In contrast to other healthcare IT solutions, mobility solutions and applications stand out due to the fact that they are consumer-centric rather than organisation-centric. For example, using a tablet PC instead of a paper clipboard when registering at a doctor’s office, or sending a text reminder to alert a patient to take medication, creates a more immediate level of patient experience and engagement than an EHR or a health information exchange (HIE) would do.
Many mobile health start-ups that created applications, services and wireless health devices demonstrated their solutions at the conference. Some showcased easy-to-use, engaging, consumer health tools that collect and transmit a person’s vital signs.
BI and analytics
Analytics and BI were on everyone’s mind at this year’s HIMSS. There were more discussions around these topics, and more displays of solutions incorporating them, than in previous shows. Many conversations focused on the special challenges BI faces in healthcare, compared with other verticals such as retail or banking. This is mainly due to complex regulation, and the nature of the data which often comes into the clinical space as non-standard data sets.

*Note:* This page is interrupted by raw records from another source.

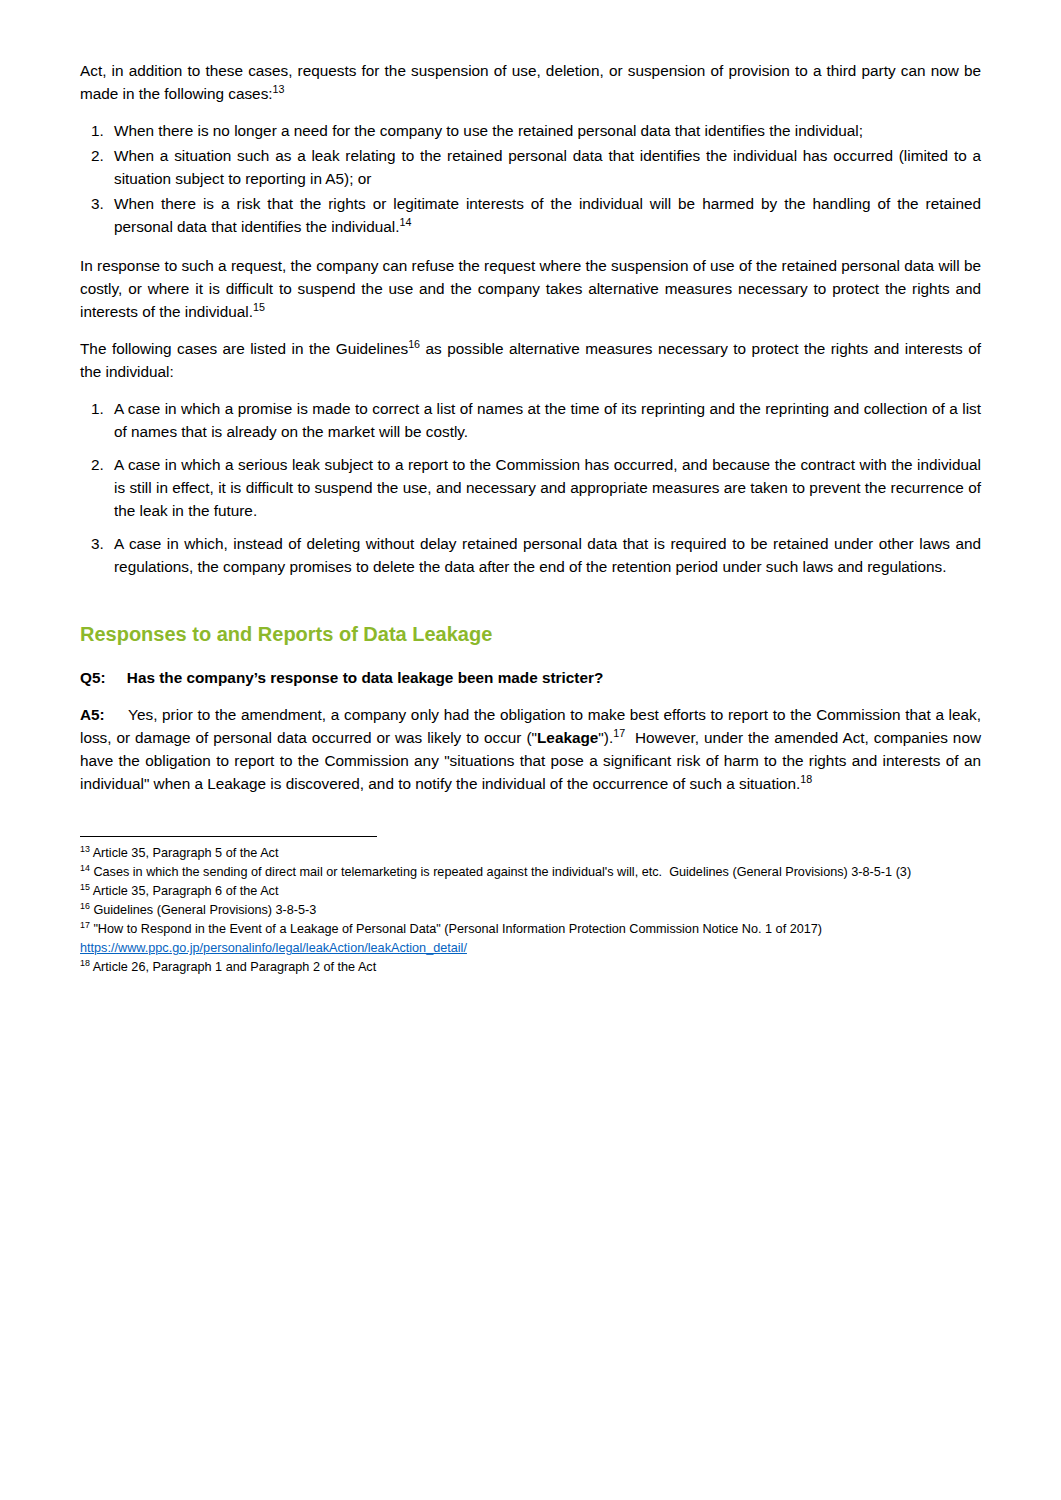Act, in addition to these cases, requests for the suspension of use, deletion, or suspension of provision to a third party can now be made in the following cases:13
When there is no longer a need for the company to use the retained personal data that identifies the individual;
When a situation such as a leak relating to the retained personal data that identifies the individual has occurred (limited to a situation subject to reporting in A5); or
When there is a risk that the rights or legitimate interests of the individual will be harmed by the handling of the retained personal data that identifies the individual.14
In response to such a request, the company can refuse the request where the suspension of use of the retained personal data will be costly, or where it is difficult to suspend the use and the company takes alternative measures necessary to protect the rights and interests of the individual.15
The following cases are listed in the Guidelines16 as possible alternative measures necessary to protect the rights and interests of the individual:
A case in which a promise is made to correct a list of names at the time of its reprinting and the reprinting and collection of a list of names that is already on the market will be costly.
A case in which a serious leak subject to a report to the Commission has occurred, and because the contract with the individual is still in effect, it is difficult to suspend the use, and necessary and appropriate measures are taken to prevent the recurrence of the leak in the future.
A case in which, instead of deleting without delay retained personal data that is required to be retained under other laws and regulations, the company promises to delete the data after the end of the retention period under such laws and regulations.
Responses to and Reports of Data Leakage
Q5: Has the company’s response to data leakage been made stricter?
A5: Yes, prior to the amendment, a company only had the obligation to make best efforts to report to the Commission that a leak, loss, or damage of personal data occurred or was likely to occur ("Leakage").17 However, under the amended Act, companies now have the obligation to report to the Commission any "situations that pose a significant risk of harm to the rights and interests of an individual" when a Leakage is discovered, and to notify the individual of the occurrence of such a situation.18
13 Article 35, Paragraph 5 of the Act
14 Cases in which the sending of direct mail or telemarketing is repeated against the individual's will, etc. Guidelines (General Provisions) 3-8-5-1 (3)
15 Article 35, Paragraph 6 of the Act
16 Guidelines (General Provisions) 3-8-5-3
17 "How to Respond in the Event of a Leakage of Personal Data" (Personal Information Protection Commission Notice No. 1 of 2017)
https://www.ppc.go.jp/personalinfo/legal/leakAction/leakAction_detail/
18 Article 26, Paragraph 1 and Paragraph 2 of the Act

An important application of analytics will be in the field of population management. Siemens demonstrated how BI worked within its flagship Soarian product suite. Soarian Business Intelligence collects and analyses both clinical and financial data, as well as structured and unstructured data, from virtually any system. The embedded BI in Soarian pushes critical performance indicators to the desktop and helps healthcare administrators manage service lines to ensure greater profitability.
IBM’s supercomputer Watson – a computing system that rivals a human’s ability to answer questions posed in natural language with speed and accuracy – could not be missed at the show. During its first year of operation in a healthcare environment, it has mainly been used for utilisation management purposes, and in the diagnosis of cancer patients and those with rare diseases.
Watson’s immediate impact on healthcare during 2012 will not be as palpable as other solutions showcased at HIMSS, but its impact is already more tangible than when it was introduced in 2011.
IBM announced its collaboration with the Memorial Sloan-Kettering Cancer Center on the data analytics, natural language processing, and retrieval technologies of Watson, for research and treatment purposes. Both parties will jointly develop an oncology clinical decision support system taking advantage of Memorial Sloan-Kettering’s molecular and genomic databases and its repository of cancer case histories.
The first applications, with piloting scheduled for late 2012 and wider distribution by late 2013, will include lung, breast and prostate cancers.